Newly-released figures on world hunger are heartening in their downward trajectory. The rate of undernourished people worldwide has declined over the last two decades. But one in eight people, or 12.5 percent of the world’s population, still suffer from undernutrition, and the rate of progress has slowed in recent years. These hunger figures aren’t just a shock to our global consciousness – they are a call to collective action.
How can the world, with 7 billion people and growing, get to a point where it can feed itself? The answer is a complicated one, of course, that food security experts and practitioners now understand pivots on the smallholder farmer, and women in particular.

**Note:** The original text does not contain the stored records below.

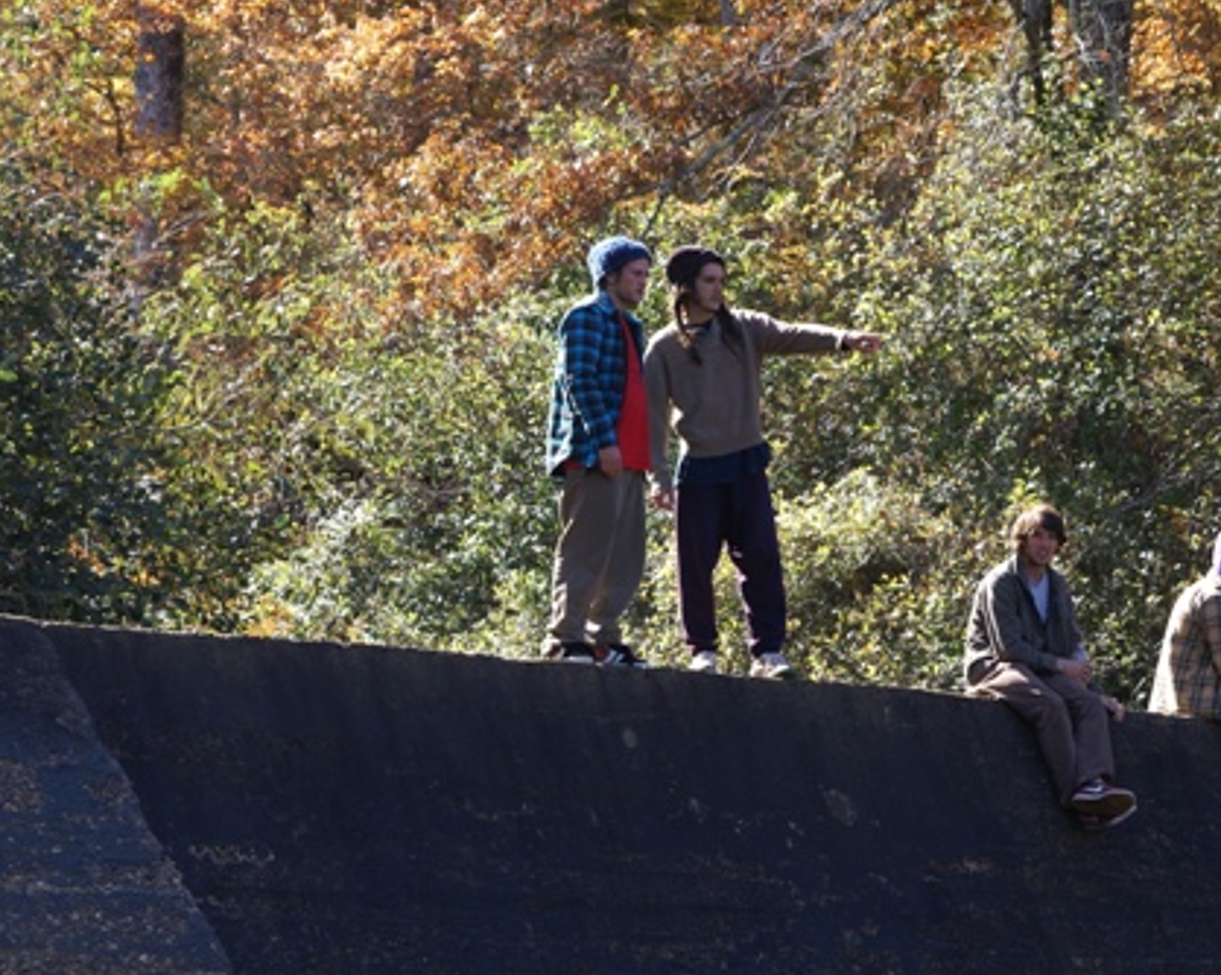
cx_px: 873
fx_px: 3901
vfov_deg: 14.2
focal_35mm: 108
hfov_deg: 17.7
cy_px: 569
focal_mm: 50
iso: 100
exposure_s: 1/125
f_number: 5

Supporting smallholder farmers and opening new markets is not possible in a high-impact, sustainable way if we work alone. It will require the joint efforts of governments, civil society and the private sector, through public-private partnerships that leverage the added value of all these groups.
It is widely agreed now that ensuring the world is able to feed itself is not about scaling up food production in bread baskets and exporting it to areas of need, as once thought. This costly model of trying to address hunger by providing access to food from afar is too expensive and sidesteps the rural poor living on the margins of roads and other infrastructure. It also proved unsustainable in the face of surging population growth and food price spikes.
We now know that small-scale farmers have a major role to play. When a smallholder farmer is able to nutritiously feed her family and keep a surplus left over to sell, she has spending money that leads to the creation of new local markets. New markets spur local economic growth that can dramatically improve livelihoods by increasing incomes and creating jobs.